Overcoming Current Limitations in Machine Learning Models and AI LLMs: What to Expect in the Next 24 Months
- Claude Paugh

- 2 hours ago
- 3 min read
Machine learning models and large language models (LLMs) have transformed many fields, from natural language processing to image recognition. Yet, despite impressive progress, these models face several key limitations that slow their development and practical use. Understanding these challenges and the innovations on the horizon helps clarify what the next 18 to 24 months will bring for AI capabilities. This post explores the current bottlenecks in machine learning and LLMs, the timeline for overcoming them, and the hardware advances that will support this evolution.

Current Limiting Factors for Machine Learning Models and AI LLMs
1. Data Quality and Quantity
Machine learning models depend heavily on large, high-quality datasets. However, gathering diverse, unbiased, and well-labeled data remains a challenge. Many datasets contain errors, biases, or lack representation of minority groups, which leads to models that perform poorly in real-world scenarios or reinforce harmful stereotypes.
2. Model Size and Complexity
LLMs like GPT-4 have billions of parameters, requiring enormous computational resources for training and inference. This complexity leads to:
High energy consumption
Long training times
Difficulties in fine-tuning for specific tasks
These factors limit accessibility to only well-funded organizations and slow down innovation cycles.
3. Interpretability and Explainability
Understanding why a model makes a certain prediction is crucial for trust and safety, especially in sensitive areas like healthcare or finance. Current models operate as "black boxes," making it hard to explain their decisions or debug errors.
4. Generalization and Robustness
Models often struggle to generalize beyond their training data. They can fail when exposed to new, unexpected inputs or adversarial attacks. This lack of robustness limits their reliability in dynamic environments.
5. Hardware Constraints
Training and running large models require specialized hardware such as GPUs and TPUs. These devices are expensive, consume significant power, and have physical limits on memory and processing speed. The gap between hardware capabilities and model demands restricts scalability.
When Will These Limitations Be Overcome?
The pace of AI research and development suggests many of these challenges will see significant progress within the next two years.
Data improvements will come from better data collection tools, synthetic data generation, and more rigorous dataset curation. Techniques like data augmentation and active learning will reduce the need for massive labeled datasets.
Model efficiency will improve through innovations in architecture design, such as sparse models and modular networks that reduce parameter counts without sacrificing performance.
Explainability will advance with new methods for model introspection, including attention visualization and causal inference tools.
Robustness will benefit from adversarial training and domain adaptation techniques that help models handle diverse inputs.
Hardware will evolve with new chips designed specifically for AI workloads, offering faster processing and lower energy use.
What to Expect in the Next 18-24 Months
More Efficient and Accessible Models
Researchers are developing smaller, more efficient models that perform comparably to large LLMs. For example, techniques like knowledge distillation allow large models to teach smaller ones, making AI more accessible to organizations without massive computing budgets.
Advances in Multimodal Models
Models that combine text, images, audio, and video will become more common.

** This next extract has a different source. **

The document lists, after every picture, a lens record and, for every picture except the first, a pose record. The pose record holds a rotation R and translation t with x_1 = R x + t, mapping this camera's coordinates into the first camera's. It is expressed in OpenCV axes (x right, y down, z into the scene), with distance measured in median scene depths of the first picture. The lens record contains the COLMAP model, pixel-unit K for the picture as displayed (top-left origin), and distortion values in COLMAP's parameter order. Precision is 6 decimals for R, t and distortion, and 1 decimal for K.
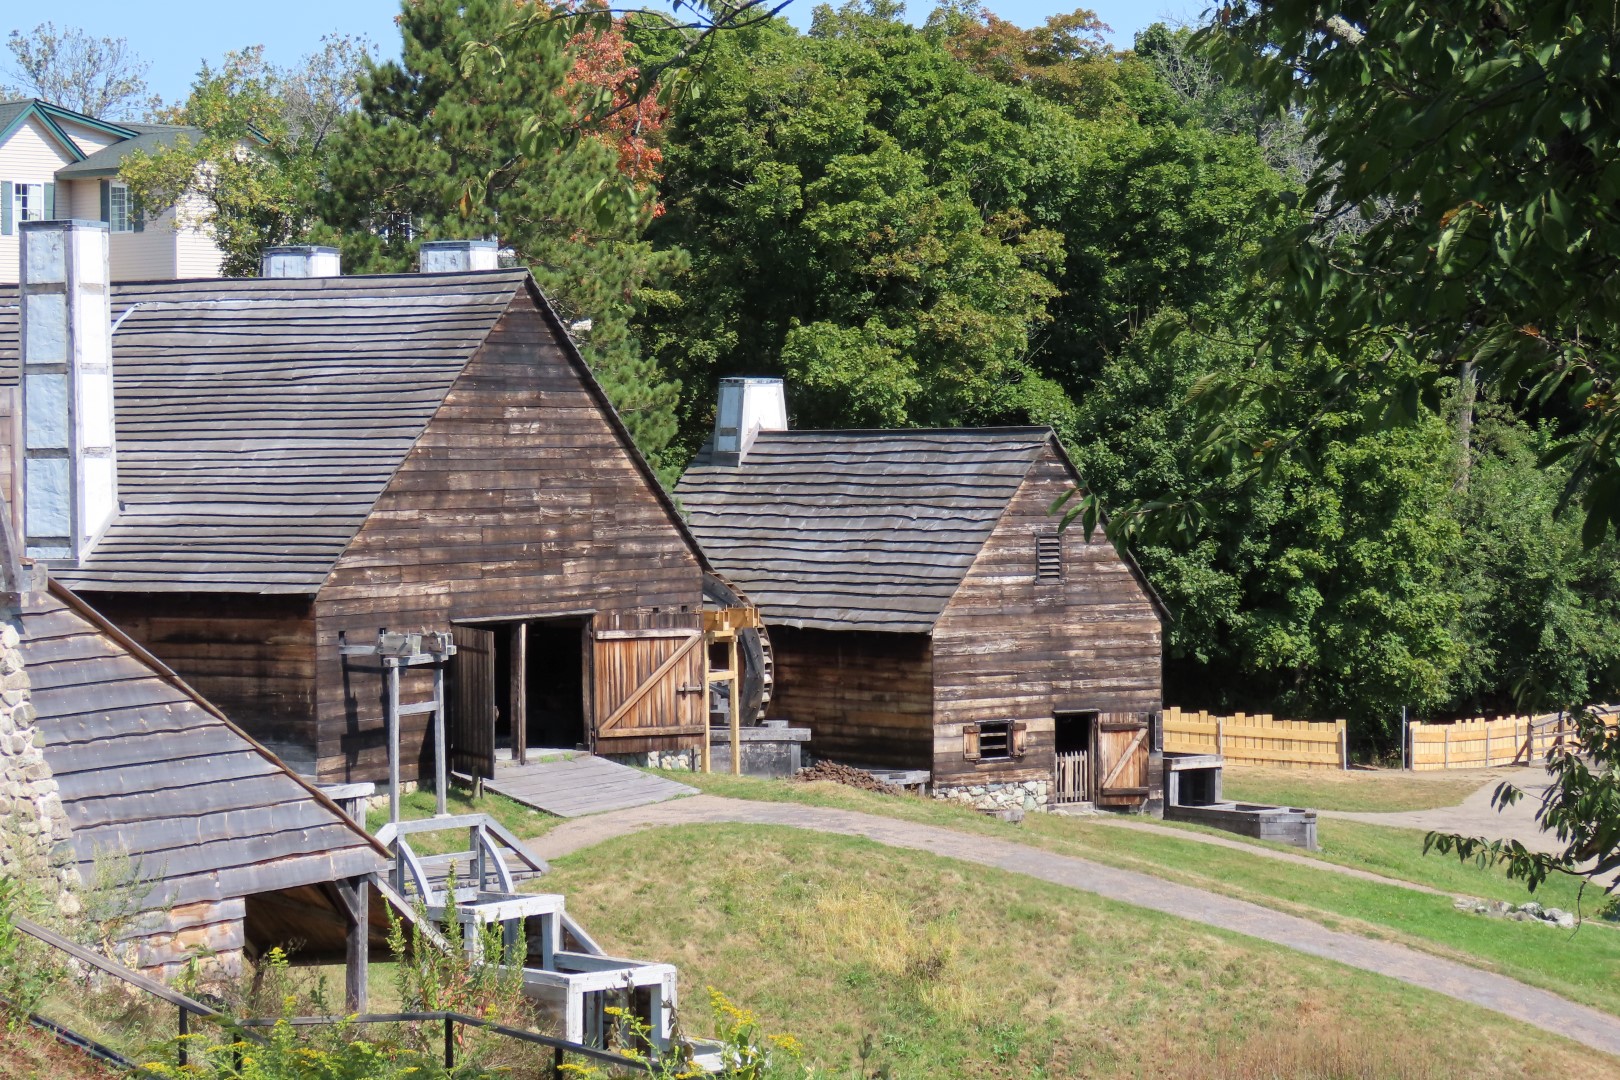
lens RADIAL K [[3940.4, 0, 810.0], [0, 3940.4, 540.0], [0, 0, 1]] dist [-0.002180, -0.149116]
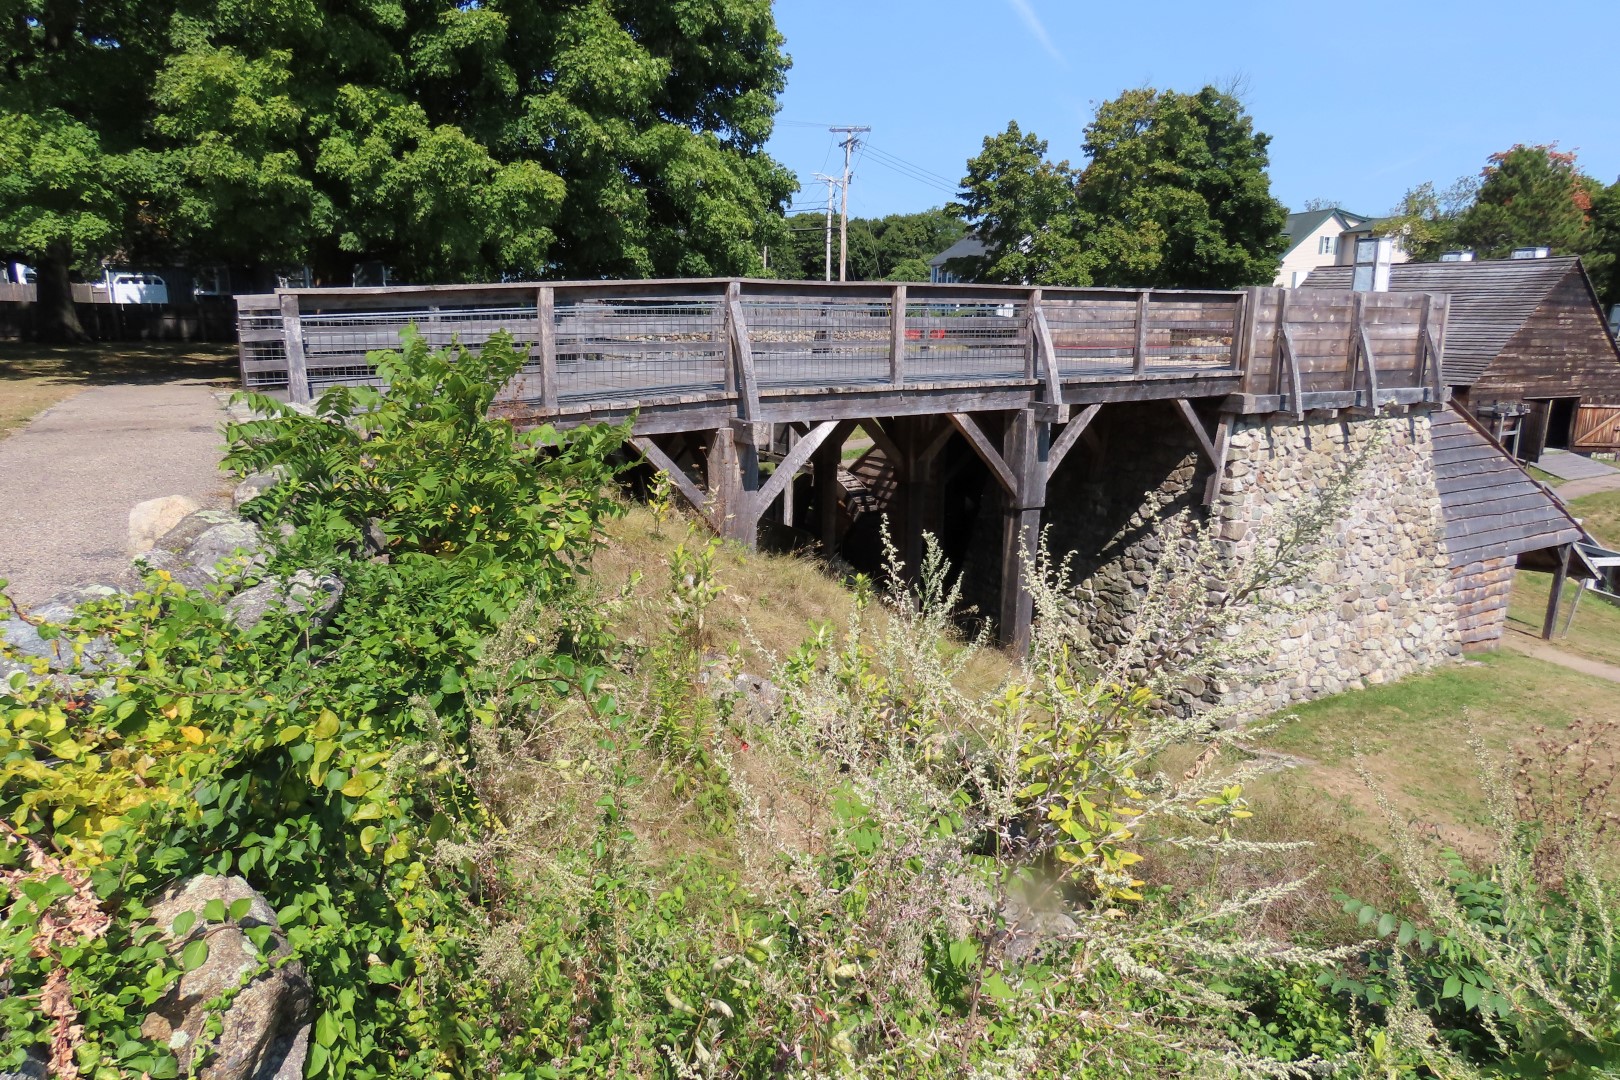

These multimodal models will better understand context and provide richer outputs, improving applications like virtual assistants and content generation.
Improved Fine-Tuning and Personalization
Fine-tuning models for specific tasks or users will become faster and require less data. This will enable more personalized AI experiences in education, healthcare, and customer service.
Enhanced Safety and Ethical AI
New frameworks and tools will help detect and mitigate bias, ensuring AI systems behave fairly and transparently. Regulatory attention will also increase, pushing developers to prioritize ethical considerations.
Hardware Innovations Supporting AI Growth
Several hardware products are set to accelerate model development:
Next-generation GPUs and TPUs with higher memory bandwidth and energy efficiency
AI-specific accelerators like Graphcore’s IPU and Cerebras’ wafer-scale engine designed for parallel processing of neural networks
Neuromorphic chips that mimic brain activity to improve learning efficiency and reduce power consumption
Quantum computing research aimed at solving optimization problems faster, though practical applications remain a few years away

Practical Examples of Progress
OpenAI’s GPT-4 introduced improvements in reasoning and context understanding, showing how model architecture tweaks can enhance performance without just increasing size.
Google’s PaLM model uses sparse activation to reduce computation while maintaining accuracy.
NVIDIA’s H100 GPU offers significant speed-ups for training large models, reducing energy costs and time.
Meta’s research on data-centric AI focuses on improving datasets rather than just models, leading to better real-world results.
What This Means for AI Users and Developers
The next two years will bring AI models that are faster, cheaper, and more reliable. Developers will have tools to build customized AI solutions without requiring massive infrastructure. Users will benefit from AI that understands context better, adapts to their needs, and operates more transparently.
Organizations should prepare by:
Investing in data quality and management
Exploring efficient model architectures
Monitoring hardware trends to optimize costs
Prioritizing ethical AI practices
This approach will ensure they stay competitive as AI technology evolves rapidly.